- [TO DO]: Transcribe everything in the records from the start down to the line containing "picture [0, 0, 1500, 1125]", including that line. Leave the pictures out of your answer.
··· EXERCISE DATA
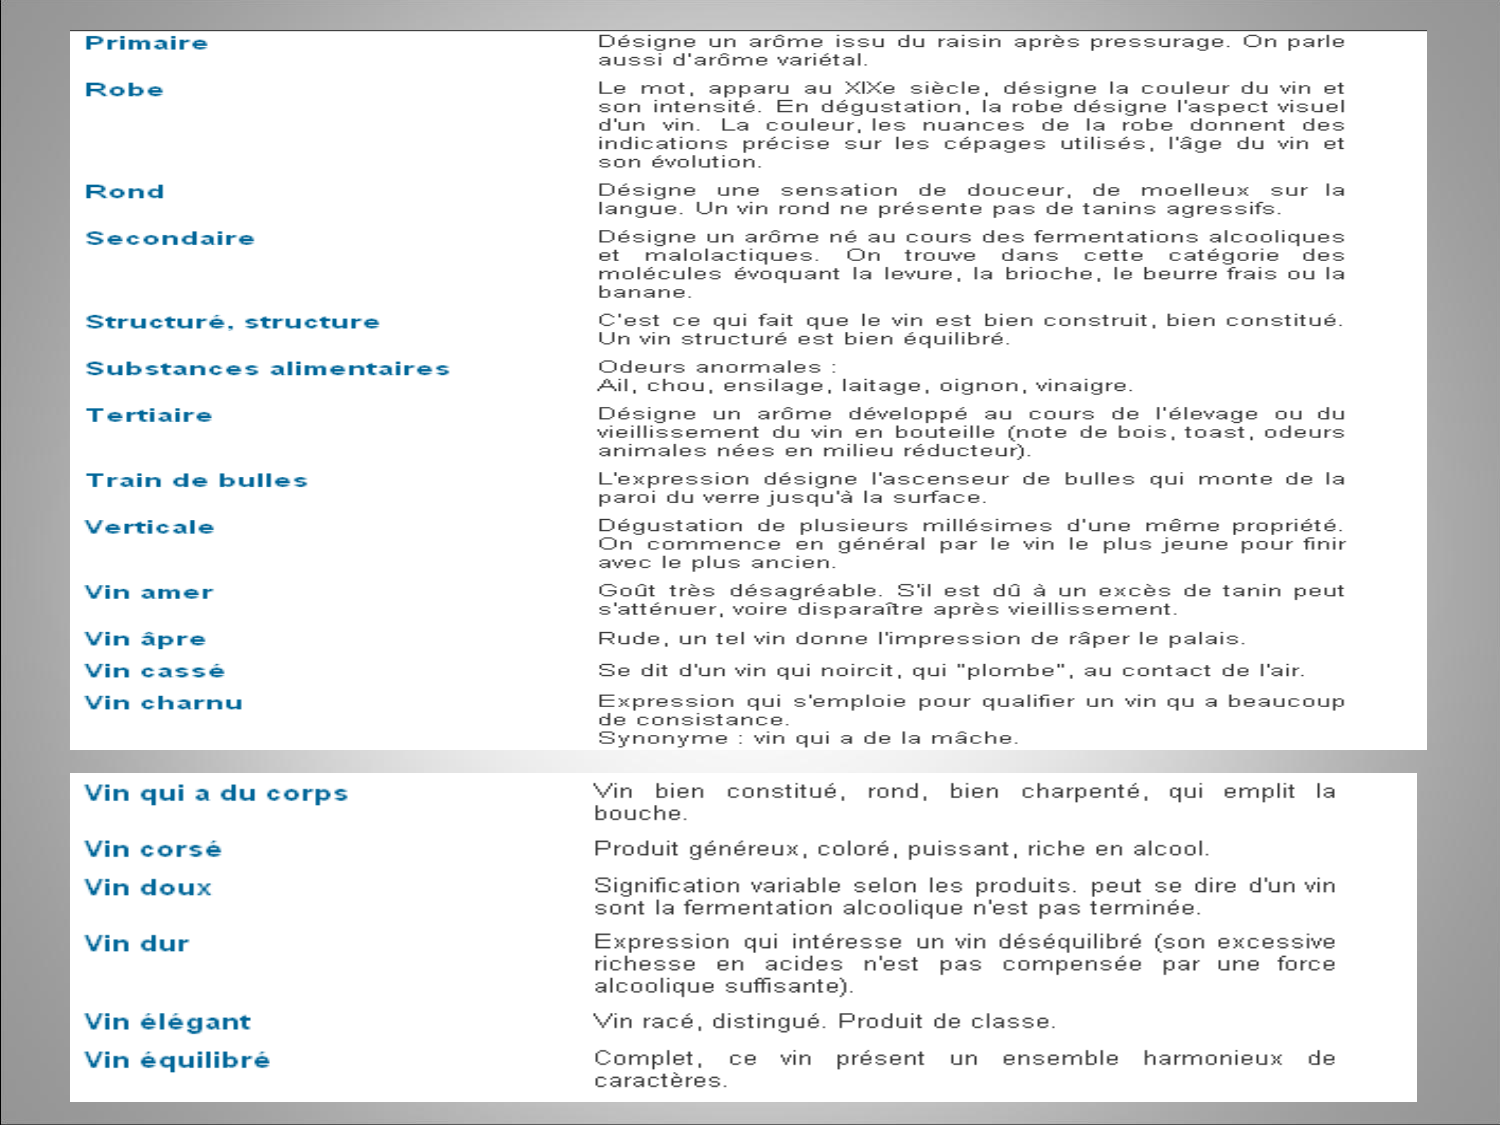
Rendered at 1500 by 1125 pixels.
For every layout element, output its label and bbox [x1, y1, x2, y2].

text_box [70, 31, 1427, 751]
picture [0, 0, 1500, 1125]
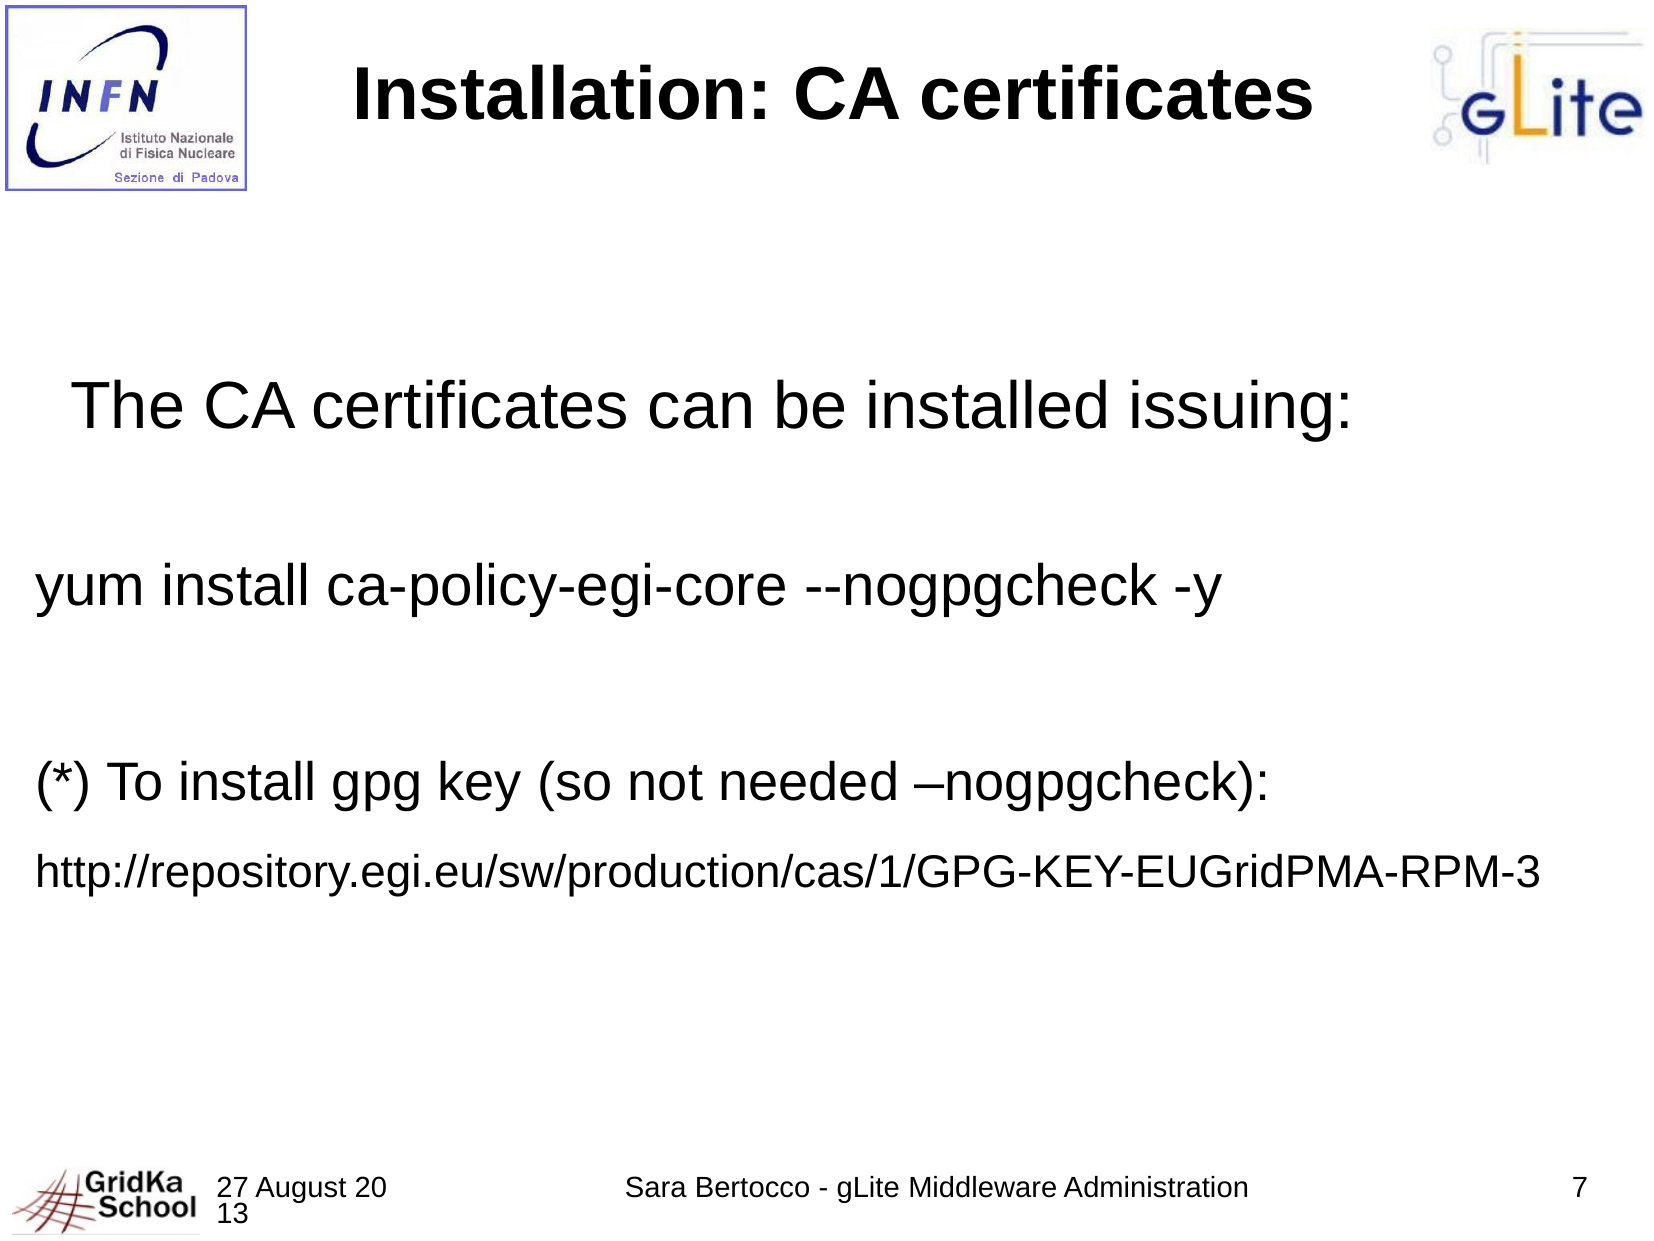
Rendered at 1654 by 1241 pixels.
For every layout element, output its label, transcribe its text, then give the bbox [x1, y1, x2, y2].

picture [12, 1166, 200, 1235]
title Installation: CA certificates [9, 0, 1633, 188]
text_box The CA certificates can be installed issuing: yum install ca-policy-egi-core --nogpgcheck -y (*) To install gpg key (so not needed –nogpgcheck): http://repository.egi.eu/sw/production/cas/1/GPG-KEY-EUGridPMA-RPM-3 [20, 360, 1645, 1010]
picture [1430, 28, 1645, 165]
picture [5, 5, 247, 191]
······
- [EXERCISE RESPONSE]:
Rendered at 1500 by 1125 pixels.
For every layout element, output its label and bbox [x1, y1, x2, y2].

text_box [70, 31, 1427, 751]
picture [0, 0, 1500, 1125]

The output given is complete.